Recently the mail man brought me my most recent copy of Food and Wine magazine which featured updated American classics. Now normally I don't like to mess with a good thing but when I saw the recipe for ham steak with red eye gravy it reminded me of going to Georgia to visit my some of my in-laws. The south has some mad cooking skills and we loved the food so I wanted to share an easy southern idea today.
Ham Steak with Redeye Gravy
1 thick-cut ham steak (about 1 1/2 pounds)
1 tablespoon canola oil
1 tablespoon unsalted butter
1 onion, thinly sliced
3/4 cup Peppadew peppers, coarsely chopped
2 pickled jalapeños, stemmed and sliced
1 cup low-sodium chicken broth
2 tablespoons brewed coffee
1/2 teaspoon cornstarch dissolved in 1 tablespoon of water
salt and pepper to taste
In a large skillet, heat the oil until shimmering. Add the ham and cook over moderately high heat, turning once, until lightly browned, 10 minutes. Transfer the ham to a plate, cover and keep warm.

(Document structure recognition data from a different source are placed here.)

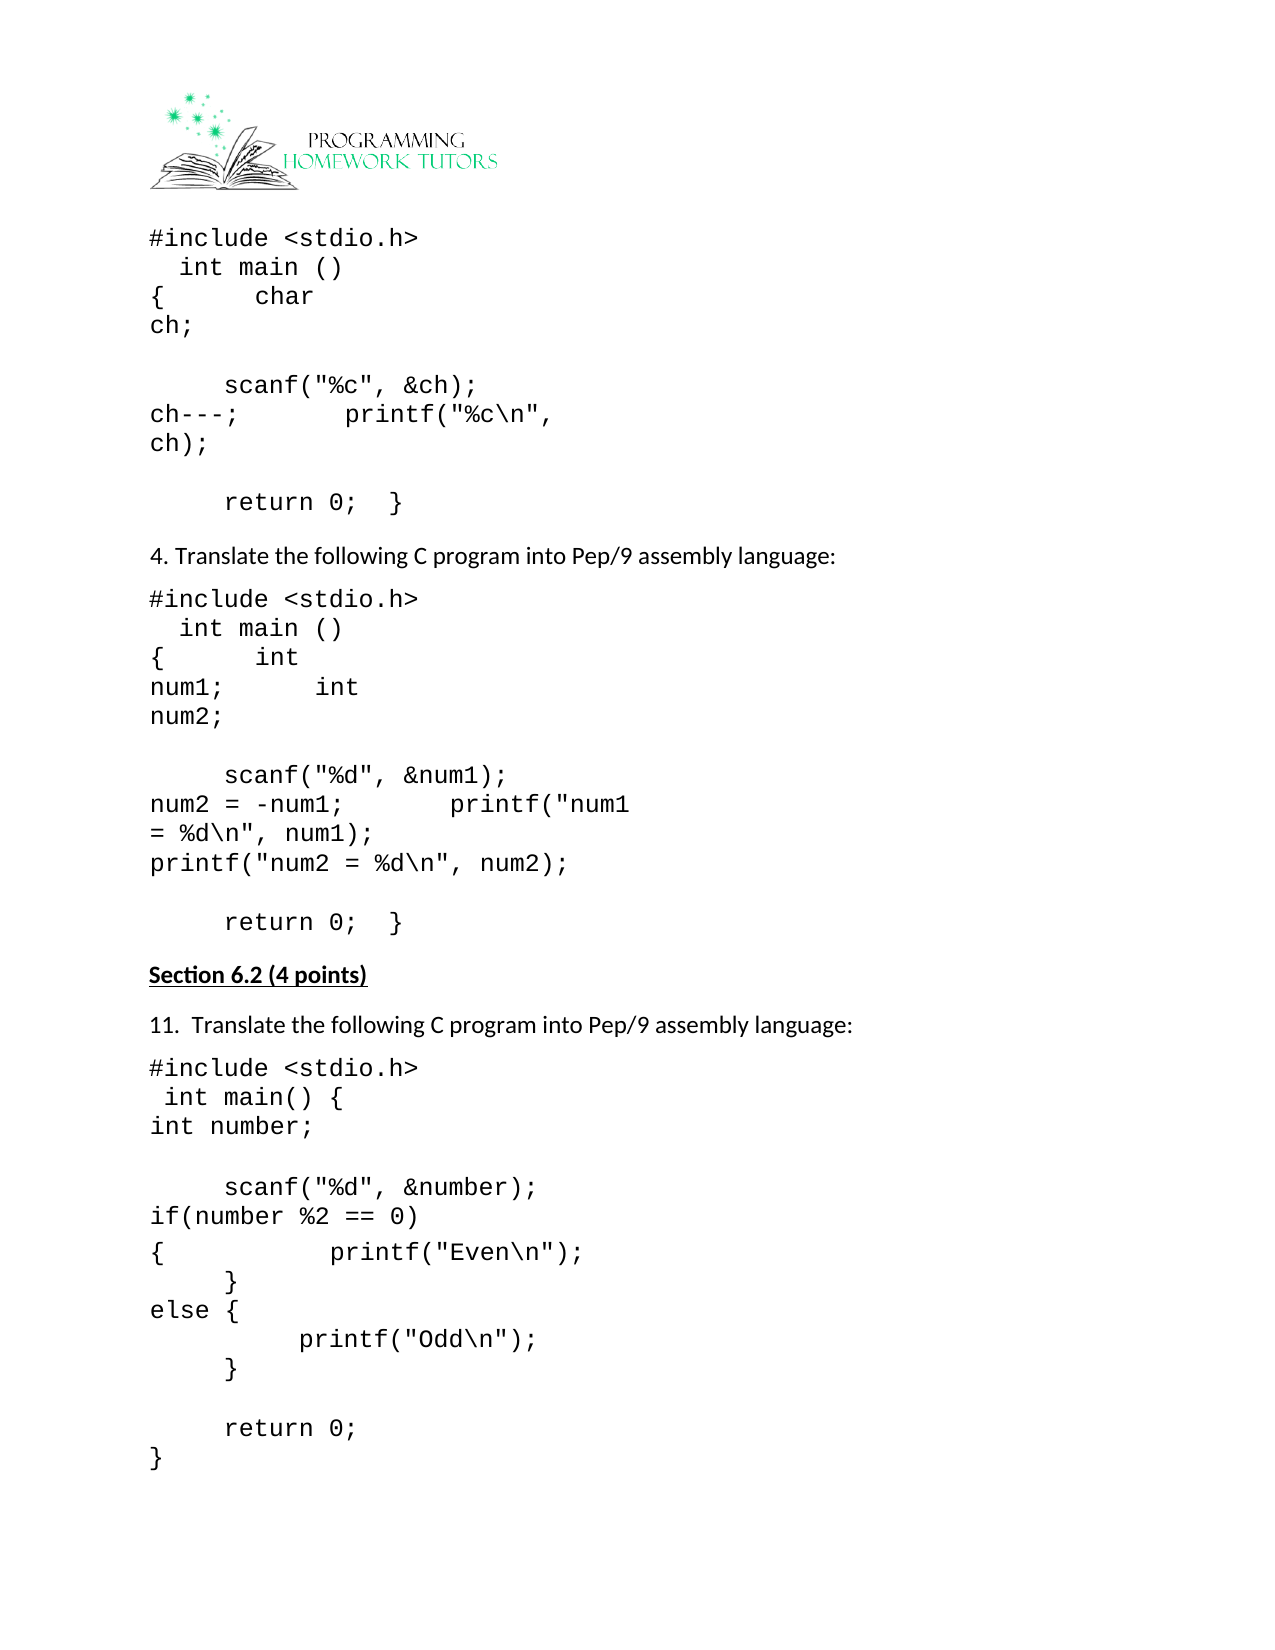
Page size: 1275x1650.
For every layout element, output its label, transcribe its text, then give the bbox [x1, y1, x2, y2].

text int main() { int number; [148, 1085, 390, 1142]
text #include <stdio.h> [148, 225, 810, 254]
text return 0; } [148, 909, 405, 938]
text scanf("%d", &number); if(number %2 == 0) { printf("Even\n"); [148, 1175, 683, 1267]
text } else { [148, 1268, 315, 1326]
text int main () { char ch; [148, 254, 345, 341]
text int main () { int num1; int num2; [148, 616, 360, 732]
text } [148, 1356, 810, 1384]
list Translate the following C program into Pep/9 assembly language: [150, 540, 1123, 571]
picture [150, 75, 499, 198]
text } [148, 1444, 810, 1473]
text 11. Translate the following C program into Pep/9 assembly language: [148, 1009, 1123, 1039]
text return 0; } [148, 490, 405, 518]
text scanf("%d", &num1); num2 = -num1; printf("num1 = %d\n", num1); printf("num2 = %d\n", num2); [148, 763, 645, 878]
text return 0; [148, 1415, 810, 1443]
subtitle Section 6.2 (4 points) [148, 959, 1123, 990]
text #include <stdio.h> [148, 1056, 810, 1084]
text scanf("%c", &ch); ch---; printf("%c\n", ch); [148, 372, 555, 459]
text #include <stdio.h> [148, 587, 810, 615]
text printf("Odd\n"); [148, 1327, 810, 1355]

Melt the butter in the skillet. Add the onion and cook over moderate heat, stirring, until softened, about 5 minutes. Add the Peppadews and jalapeños and cook, stirring, for 1 minute. Add the broth and coffee and cook until reduced by half, scraping up any bits stuck to the bottom of the skillet, about 5 minutes. Whisk in the cornstarch slurry and cook until the gravy is thickened, about 1 minute. Season with salt and black pepper. Slice the ham steak into four pieces, pour the gravy on top and serve.